Building permits - building permits issued before the first notice provided that construction commences within 12 months after the issuance of the permit and is thereafter continued through to completion as continuously and expeditiously as reasonable and provided further that no design changes occurring after the issuance of the building permit shall increase the intensity of the development of the building to which the building permit relates.
b. 
Special permits - special permits issued before the first notice provided the special permit has been exercised within a period of 12 months.
c. 
Uses lawfully begun - uses lawfully begun before the first notice. However, this bylaw shall apply to any change or substantial extension of such use.
d. 
Structures lawfully in existence before the first notice - Except as stated in the preemptions listed in § 240-10.1B(1)e, the Bylaw shall apply to:
i. 
Any reconstruction, extension, or structural change of the structure; and
ii. 
Any alteration of a structure begun after the first notice to provide for its use for a substantially different purpose or for the same purpose, in a substantially different manner or to a substantially greater extent.
e. 
Single- and two-family residential structures - Zoning bylaws adopted or amended shall not apply to the alteration, reconstruction, extension, or structural change to a single or two-family residential structure that does not increase the nonconforming nature of the structure. Where the alteration, reconstruction, extension, or structural change increases the nonconforming nature of the structure, that exemption shall apply where the Zoning Board of Appeals finds that it is not substantially more detrimental to the neighborhood.
f. 
All other structures - Zoning bylaws adopted or amended shall apply to the alteration, reconstruction, extension, or structural change to all structures other than those preempted under § 240-10.1B(1)e, above, where the Zoning Board of Appeals finds that the alteration, reconstruction, extension, or structural change:
i. 
Does not increase the nonconforming nature of the structure, and
ii. 
Is not substantially more detrimental to the neighborhood.
(1) 
Lawful structures/uses not applicable - Except as otherwise provided, Article 10 shall not apply to structures or uses lawfully in existence or lawfully begun, or to a building permit or special permit issued before the first notice of public hearing.
(2) 
Lawful structures/uses applicable - However, this bylaw shall apply to the following:
a. 
A change or substantial extension of the use referenced in (1) above, or
b. 
A building permit or special permit issued after the first notice of the public hearing, or
c. 
Any reconstruction, extension, or structural change of such structure, or
d. 
Any alteration of a structure begun after the first notice of a public hearing to provide for its use in a substantially different purpose or for the same purpose in a substantially different manner or to a substantially greater extent, except where alteration, reconstruction, extension, or a structural change to a one-family or two-family residential structure does not increase the nonconforming nature of the structure.
(3) 
Extension or alteration of pre-existing nonconforming structures/uses - Pre-existing nonconforming structures or uses may be extended or altered, provided no extension or alteration shall be permitted unless there is a finding by the Zoning Board of Appeals that the extension or alteration shall not be substantially more detrimental to the neighborhood than the existing nonconforming structure or use.
(4) 
Conformance with bylaw amendments - Construction or operations under a building permit or special permit shall conform to any subsequent amendments to this bylaw unless the use or construction is commenced within a period of 12 months after the issuance of the permit and, in cases involving construction, unless that construction is continued through to completion continuously and expeditiously.
(5) 
Two or more residential dwellings on a single lot - Anything to the contrary in this bylaw notwithstanding, § 240-10.1C shall not apply to the residential use of two or more dwellings on a single lot, which shall be deemed a preexisting nonconforming use if commenced prior to May 19, 1959. This use may only be altered, extended, or modified by special permit provided the Zoning Board of Appeals finds, through a preponderance of credible evidence, that the use commenced prior to May 19, 1959, and has not been abandoned or not used for a period of two years or more. In approving any alteration, extension, or modification the Board shall require that the number of dwelling units be limited to the same as in existence on May 19, 1959.
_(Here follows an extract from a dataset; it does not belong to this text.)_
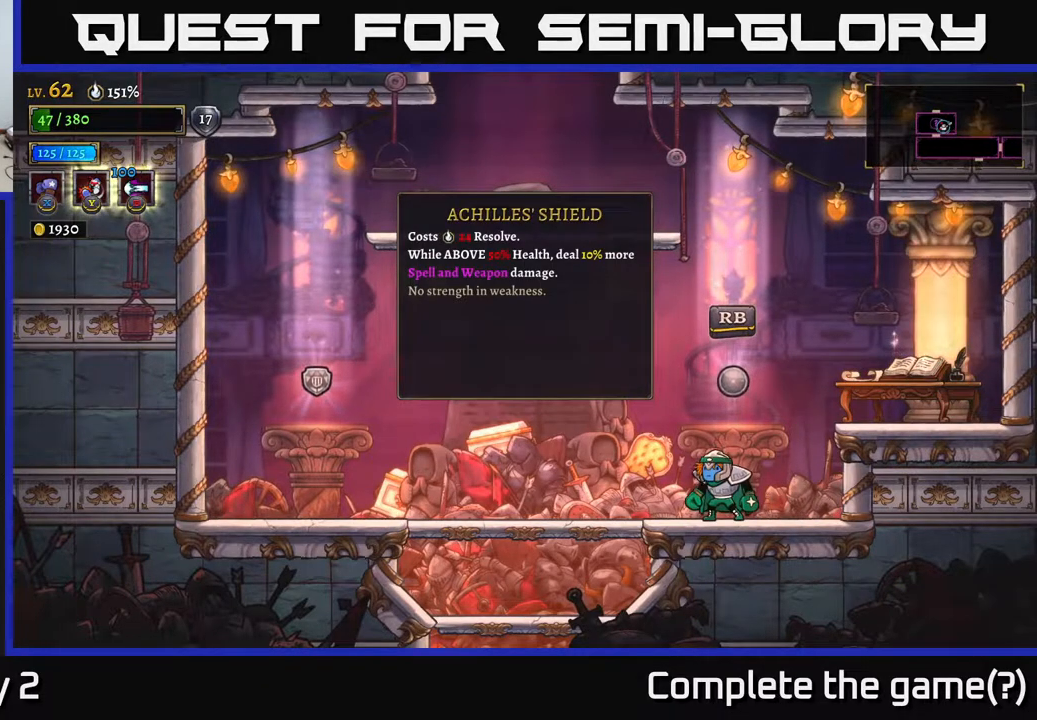
{"buttons": [], "left_stick": "center", "right_stick": "center", "events": []}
This section shall not apply to accessory dwelling units as regulated in § 240-9.1 of this bylaw.
(6) 
Structures in existence as of January 1, 1970 - Any residential structure in existence as of January 1, 1970, not protected by the sections of Article 10, will be deemed to be conforming to the dimensional requirements of these bylaws, but any alteration, reconstruction, extension or structural change must conform to the current bylaw dimensional requirements.
(7) 
Height increase - In cases where the applicant seeks to increase the height of any structure that encroaches on a required setback, where any increase in height will occur within the encroachment, there shall be no alteration as of right under this section.
(1) 
Not increasing the nonconforming nature of a structure/use - Wherever in this bylaw reference is made to not increasing the nonconforming nature of a structure or use or to any alteration, reconstruction, extension, or structural change thereof, there being no statutory definition or otherwise prescribed meaning that must be assigned thereto, that determination shall be understood to be governed by the express provisions of this bylaw that specifies its meaning and application to particular structures or uses.
(2) 
Not substantially more detrimental - Wherever in this bylaw reference is made to a determination that a structure or use, or to any alteration, reconstruction, extension, or structural change thereof, is not substantially more detrimental to the neighborhood, that determination shall be made only upon the permit granting authority or special permit granting authority making a finding, including supporting reasons, for the particular structure or use.
(1) 
Permitted - Alteration, reconstruction, extension, or structural change to a single-family or two-family residential structure, or accessory structure thereto, that that does not increase the nonconforming nature of that structure shall be permitted.
(2) 
Finding required - No alteration, reconstruction, extension, or structural change to a single-family or two-family residential structure, or accessory structure thereto, that increases the nonconforming nature of that structure, or creates a new nonconformity, shall be permitted unless there is a finding by the Board of Appeals that the proposed alteration, reconstruction, extension, or structural change will not be substantially more detrimental to the neighborhood.
(1) 
Variance required - No alteration, reconstruction, extension, or structural change to any structure, other than a single-family or two-family residential structure governed by § 240-10.2A above, that increases the nonconforming nature of that structure, or creates a new nonconformity, shall be permitted except by the approval of a variance by the Zoning Board of Appeals.
(2) 
Finding required - Alteration, reconstruction, extension, or structural change to any structure other than a single-family or two-family residential structure that does not increase the nonconforming nature of the structure may be allowed upon a finding by the Zoning Board of Appeals that it will not be substantially more detrimental to the neighborhood.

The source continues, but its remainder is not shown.